Was Hospizen finanziert wird und was nicht
2. So löblich bürgerschaftliches Engagement – vor allem in ambulanten Hospizdiensten – auch ist, so sehr hat es doch einen schalen Beigeschmack, dass Hospize noch immer um Spenden betteln müssen. Ausgerechnet bei Menschen, die den Tod vor Augen haben, wird geknausert. Ich halte das für unwürdig und bin sicher, dass sich genügend Sparmöglichkeiten an anderer Stelle finden würden, wenn man denn wollte.
Zwar müssen die Gäste des Hospizes keine Zuzahlungen leisten, aber für das Hospiz gilt das nicht. Ein Hospiz erhält nur 95 Prozent des mit den Kassen vereinbarten Tagessatzes erstattet.

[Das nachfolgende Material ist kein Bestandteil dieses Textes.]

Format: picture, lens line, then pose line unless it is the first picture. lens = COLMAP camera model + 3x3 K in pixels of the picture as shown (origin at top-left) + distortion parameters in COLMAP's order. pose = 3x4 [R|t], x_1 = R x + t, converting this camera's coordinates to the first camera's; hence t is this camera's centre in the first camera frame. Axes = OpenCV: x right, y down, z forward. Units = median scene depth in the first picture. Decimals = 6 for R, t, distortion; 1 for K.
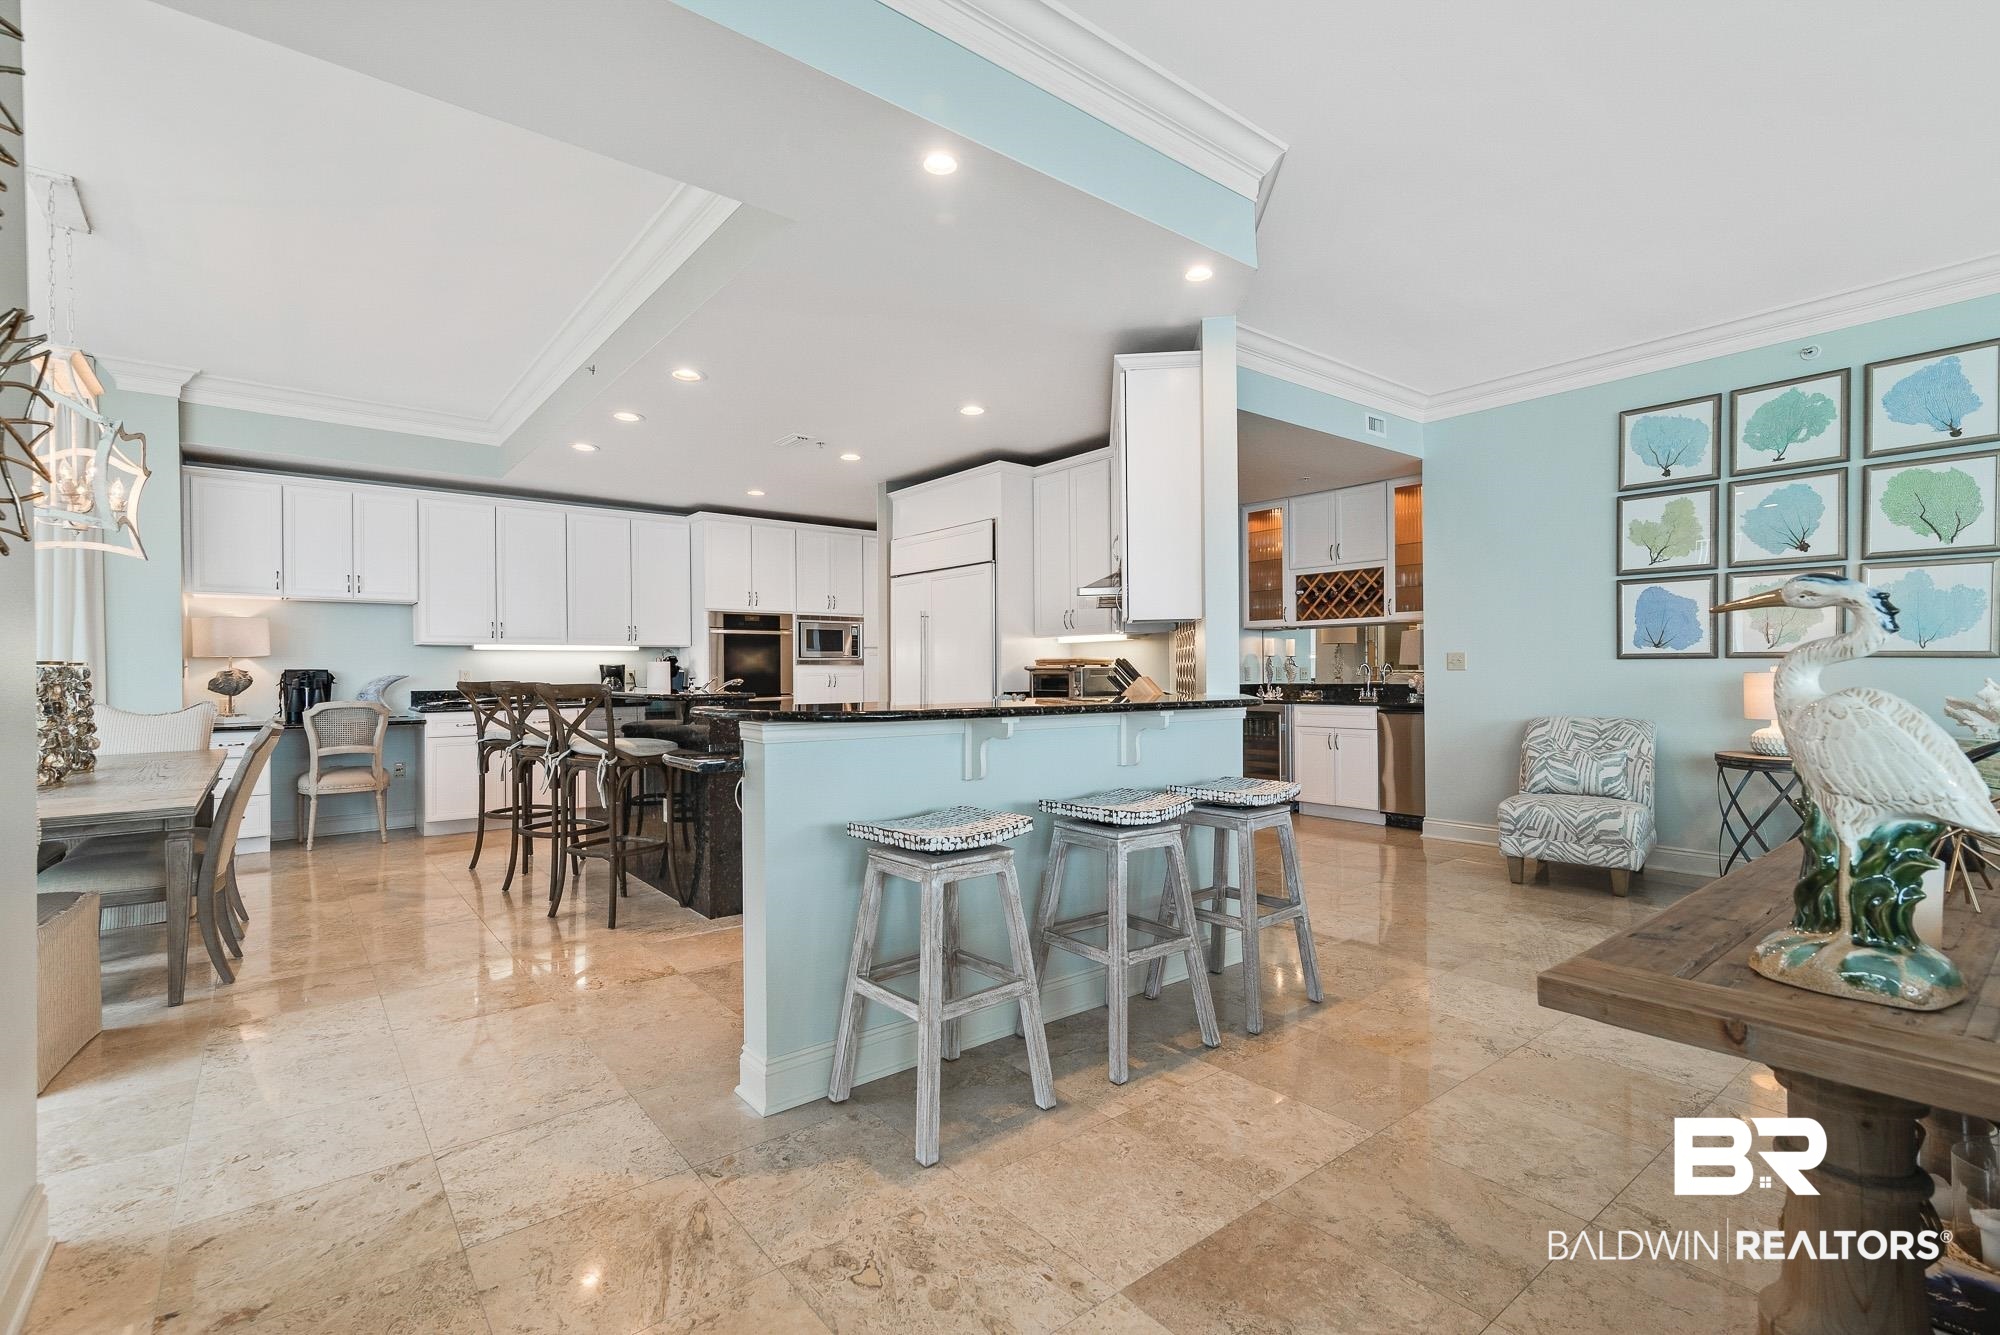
lens RADIAL K [[910.4, 0, 1004.2], [0, 910.4, 668.8], [0, 0, 1]] dist [0.012076, -0.000759]
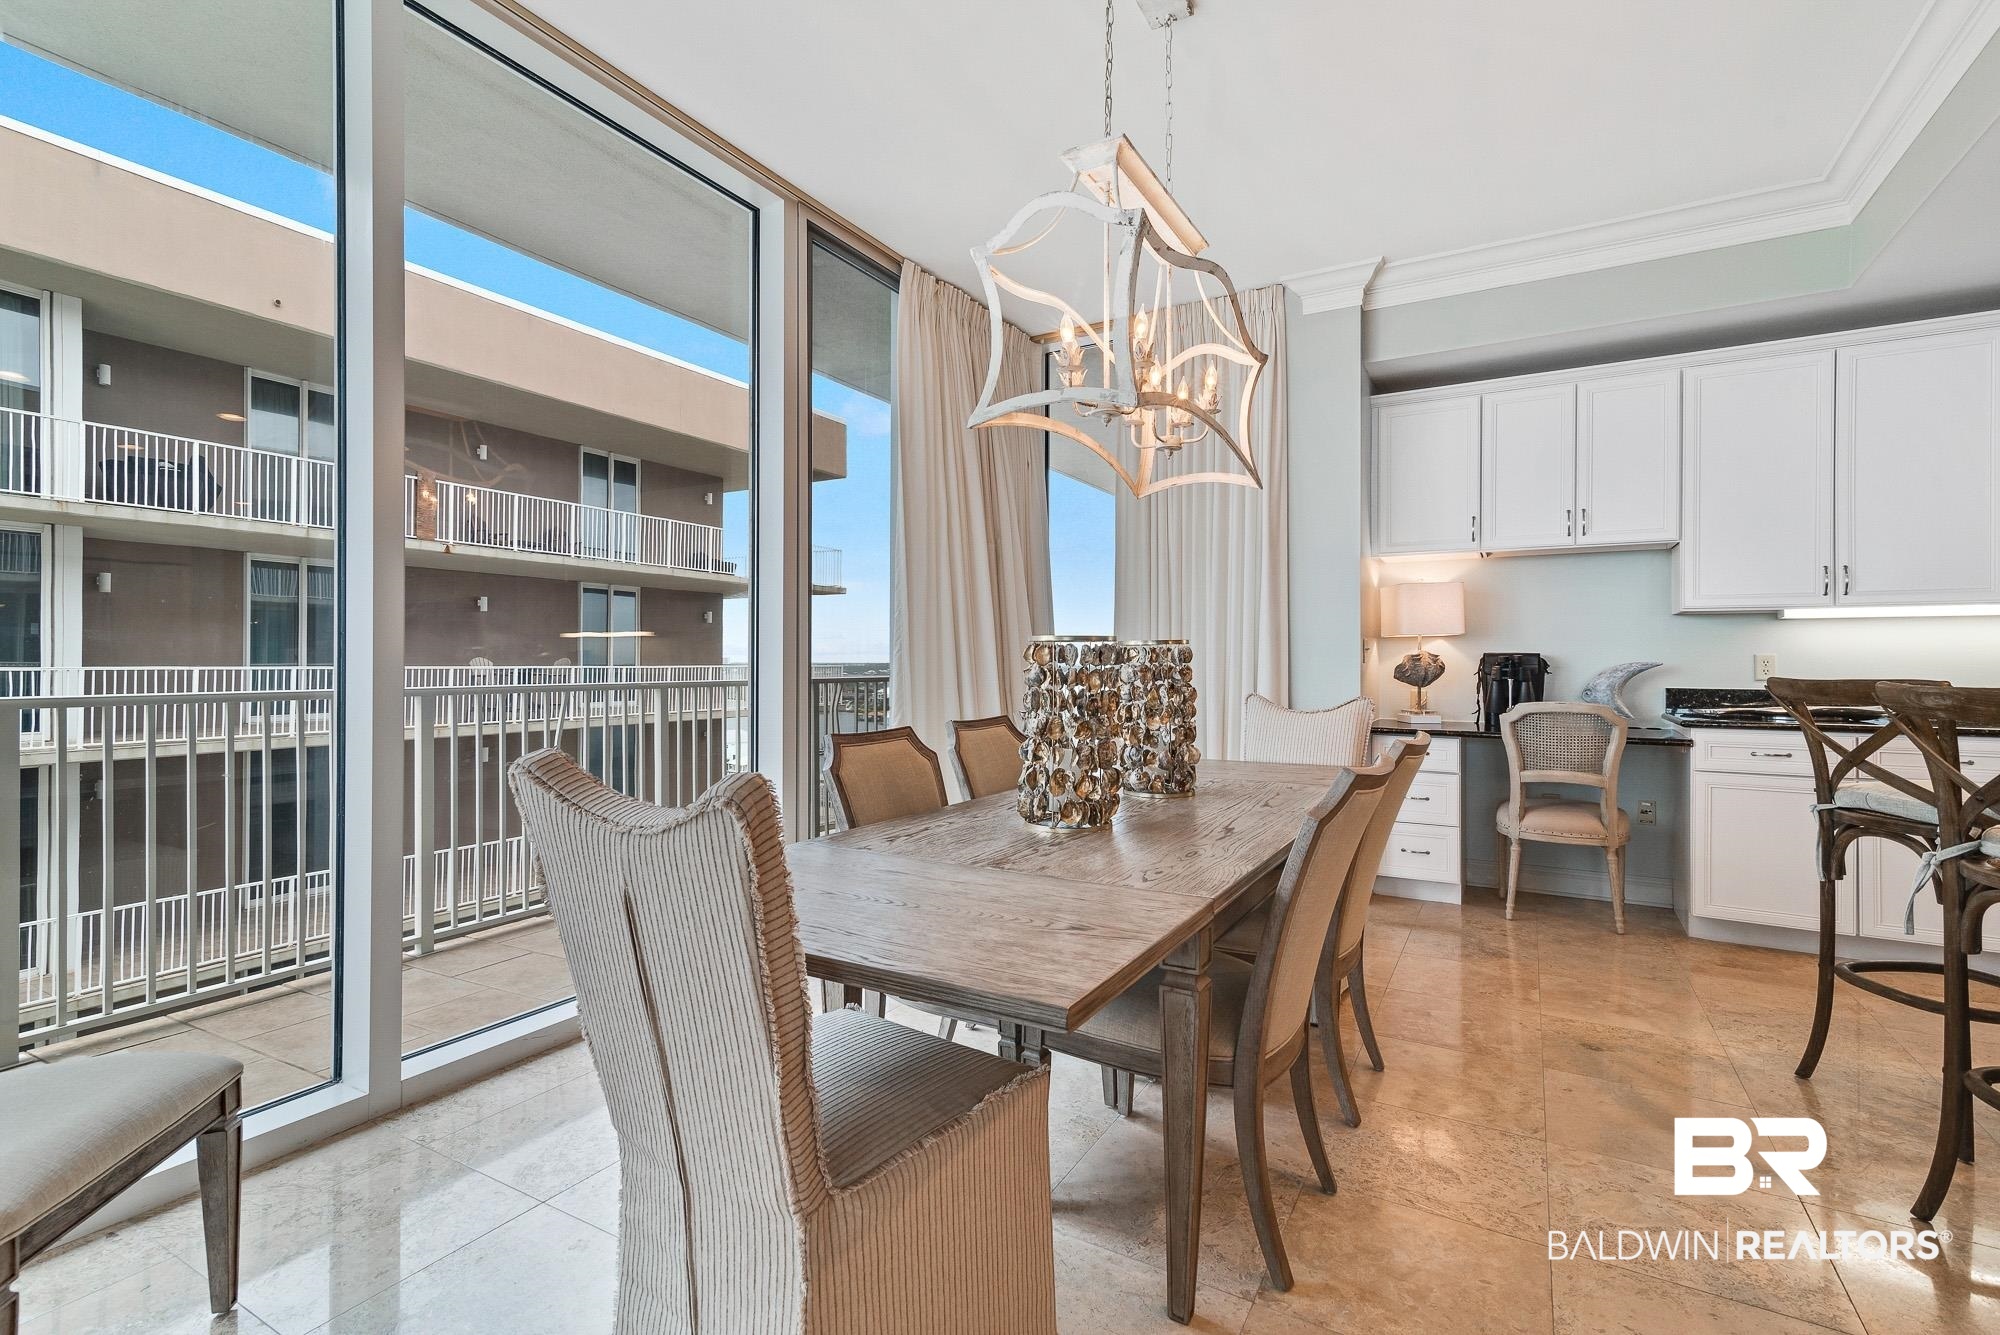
lens RADIAL K [[910.4, 0, 984.2], [0, 910.4, 658.9], [0, 0, 1]] dist [0.012076, -0.000759]
pose [[0.347425, 0.007737, -0.937676, -0.251287], [-0.003286, 0.999970, 0.007034, 0.002015], [0.937702, 0.000638, 0.347439, 0.388333]]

Die restlichen 5 Prozent muss jedes Hospiz durch Spenden aufbringen. Da müssen viele tausend Euro im Jahr gesammelt werden. „Und beim Tagessatz geht es ja nur um fixe Kosten. Sanierungen, Reparaturen, Erweiterungen, wünschenswerte, aber damit nicht abgedeckte Angebote kommen noch hinzu. Die müssen wir selbst finanzieren“, erzählt Voegelin.
Und das sei ein echtes Problem: „Es wird immer schwieriger, Spenden zu bekommen. Es gibt zig weitere Vereine und Verbände, die genauso nötig sind wie ein Hospiz. Der Spendenkuchen wird insgesamt aber nicht größer, daher werden die einzelnen Stücke immer kleiner.“
„Da kommt in den nächsten Jahren was auf uns zu“
Er wünscht sich daher, „dass das Land uns mehr unterstützt.“ Bisher gebe es ja nicht einmal einen Bedarfsplan. Dabei ist klar: Auch wenn eine wachsende Lebenserwartung nicht direkt eine in gleicher Größenordnung wachsende Zahl an Hospiz-Gästen nach sich zieht, wäre es weltfremd, einen sinkenden Bedarf anzunehmen.